In the special exhibition ¡Cuba! you’ll learn about life on the island from those who are experiencing— and influencing—this national period of transition. Here are just a few of the Cuban citizens who shared their thoughts and voices with us.


Francisco “Chichío” Griñan Sánchez  Director, La Campana Folkloric Company, Holguín, Cuba

Francisco stands in front of bass drum and other musical equipment. He wears a white cap, shirt, pants and shoes, holds a toddler-aged child.

In Cuba, I am not afraid of anything, of any change. I don’t have to live with the changes because I make the changes, and I myself am the change.


Mirta Roque  Hairdresser, Havana, Cuba

Mirta stands next to an old-fashioned style leather barber chair, with the mirrors of the salon in view behind her.

There is so much speculation about this country, and people really don’t know anything about it. If people were to come, it might change their minds about the country and its people.


Nomi Ramirez  Activist, Cuban National Center for Sex Education, Havana, Cuba

Nomi leans stands outside, leaning against a brightly colored concrete building.

It’s strange to think about what defines you. I think that more than anything, the kindness, warmth, the preparedness that we have is what defines us as Cubans.


Katherine Acevedo  Ballet Dancer, Camagüey, Cuba

Katherine practices ballet, and stands on one leg en pointe, her other leg resting on the barre and one arm raised.
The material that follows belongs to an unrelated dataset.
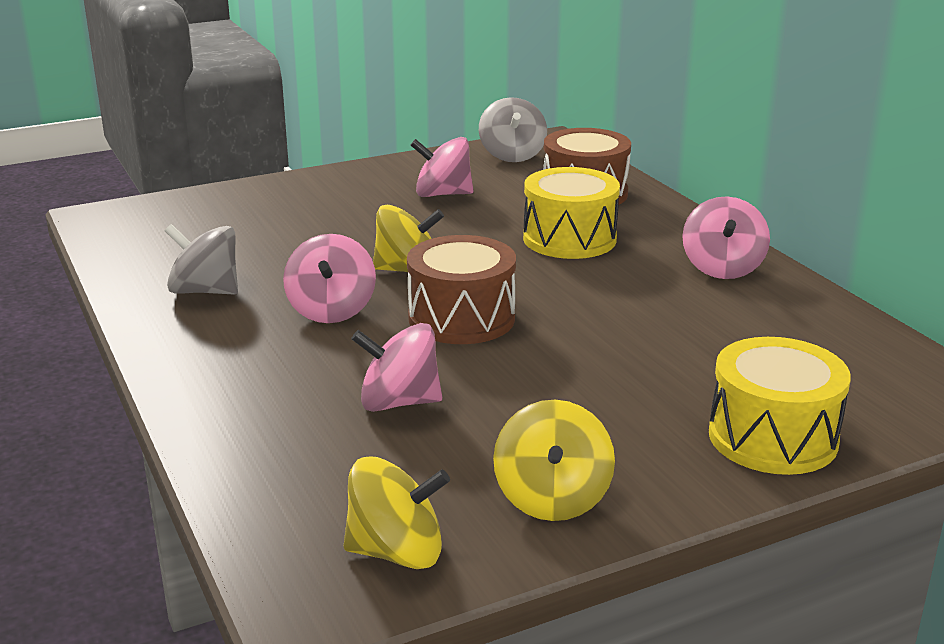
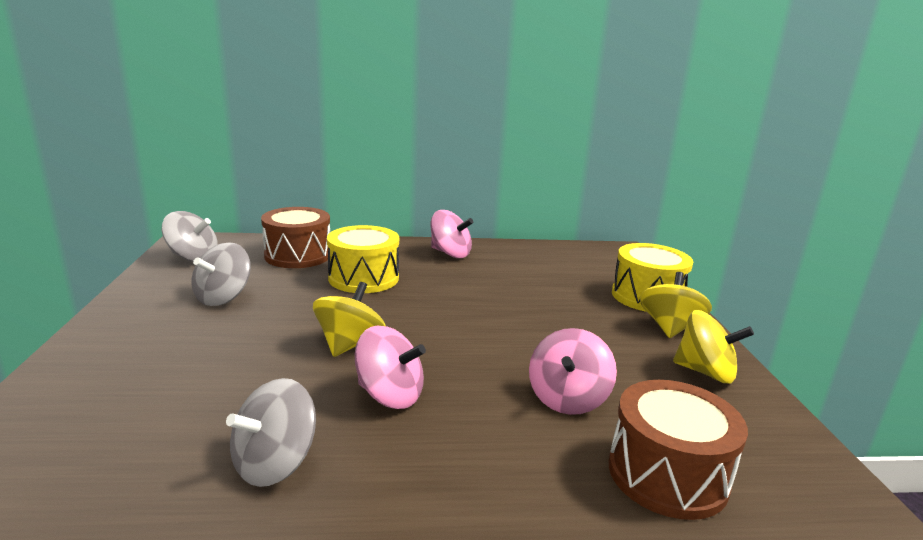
camera: 70 degrees left, 5 degrees down
yellow spinning top [344,457,450,569] -> yellow spinning top moved to [640,272,712,338]
brown drum [407,235,516,344] -> brown drum moved to [609,380,748,520]
pink spinning top [411,137,474,197] -> grey spinning top [192,242,251,306]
Here, as we are, we can do anything. You are not hindered or anything. What you have to do is fight and work and go for it. I would want to have my own ballet school or my own company—so that others can keep on dancing, to make their dreams come true. 


Pablo “Pollo” Riverón  Musician, Santa Clara, Cuba

Pablo sits outside on the steps leading to the entrance of his building and plays an acoustic guitar.

Changes are taking place, yes. But at times I don’t know if they are good or bad. For instance, I don’t want my country to turn into an extremely capitalist country. Cuban society is suffering, it’s becoming consumerist, without having anything to consume.